Produzida a derrota, a mesma turba que ovacionou os militares, manifestou todo seu ressentimento contra eles, que deveram, lentamente, deixar o governo. Os políticos, em mais de um 95%, apoiaram a aventura militar e, antes dela, tinham sido cúmplices dos crimes da ditadura, tentando negociar um pedaço da torta que os militares comiam sozinhos junto com os padres e os civis mais íntimos, deixando os partidos políticos (todos eles de direita ou centro direita, incluindo nesta qualificação o PCA) a ver navios.
Mas, os políticos não clandestinos (Peronistas, Radicales, Democrata Cristãos, Conservadores e afins), não queriam beneficiar os amigos e defensores das mais de 30 mil vítimas da ditadura. Por tanto, os políticos não pressionaram. Limitaram-se a negociar com os militares os termos da transferência de poder.

E a Prisão Perpétua?

Os crimes contra a humanidade são especiais: não são políticos, como os delitos que se cometem durante a resistência contra a opressão, mas tampouco são comuns, como assalto, latrocínio ou assassinatos não organizados. O problema é que os especialistas em direito ainda se guiam pelas Pandectas.
Desde Nuremberg, os crimes contra a humanidade são considerados uma categoria especial, que merece critérios especiais para seu julgamento. O direito de defesa, a aplicação de normas claras, e as condenações humanitárias e não vingativas devem ser iguais para quaisquer crimes, inclusos os crimes contra a humanidade, pois estes são princípios do direito natural que, como disse no século 2º o jurista Ulpiano “valem para os homens e para todos os seres vivos”.

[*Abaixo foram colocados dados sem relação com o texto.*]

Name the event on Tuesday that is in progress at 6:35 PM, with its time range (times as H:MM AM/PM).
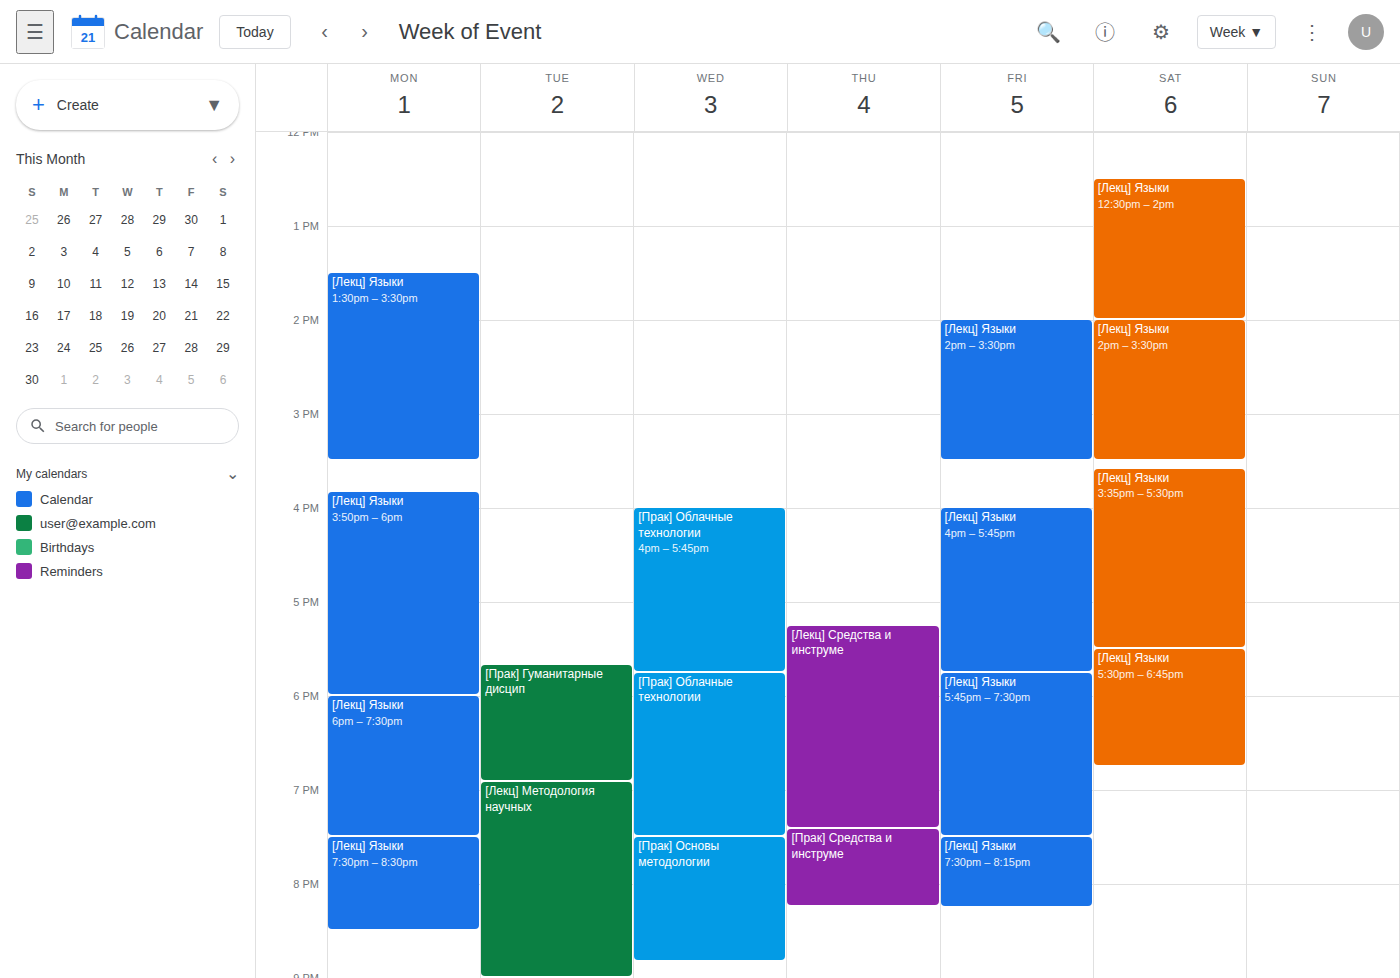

Mas os crimes contra a Humanidade não prescrevem, e isso ficou demonstrado no julgamento de ontem na Argentina, acontecido 35 anos após os fatos. O direito humanitário é contrário à prisão perpétua, e erradica-la é fundamental, mas a condenação a prisão perpétua de autores de crimes contra a humanidade não é, como torpemente pretendem os bajuladores das casernas, um ato de vingança.
Por um lado, na Argentina existe prisão perpétua, e até que esta bárbara punição seja abolida, se ela for aplicada a outros crimes (como de fato acontece) e não a crimes contra a Humanidade, ficaria o sentimento de que existem criminosos que são piores que os genocidas militares. Criar essa mentira seria confundir a opinião pública. Deve-se lutar contra a prisão perpétua em geral, mas não pode argumentar-se que, existindo a prisão perpétua, os militares merecem uma pena menor.
Por outro lado, sabemos que esses homens tem uma probabilidade quase zero de se recuperar, pois, nos 26 anos de investigação sobre o caso Argentina, nunca se viu algum militar e policial que estivesse arrependido das torturas e assassinatos cometidos.
Vários deles, em julgamentos anteriores, choraram no tribunal, mas não por motivos nobres. Um velho general, que se movimentava em cadeira de rodas, olhou os juízes e a audiência e disse:
-Eu me arrependo... de não ter podido matar mais, de não ter matado todos vocês. Em vez de 30 mil deveriam ter sido 3 milhões...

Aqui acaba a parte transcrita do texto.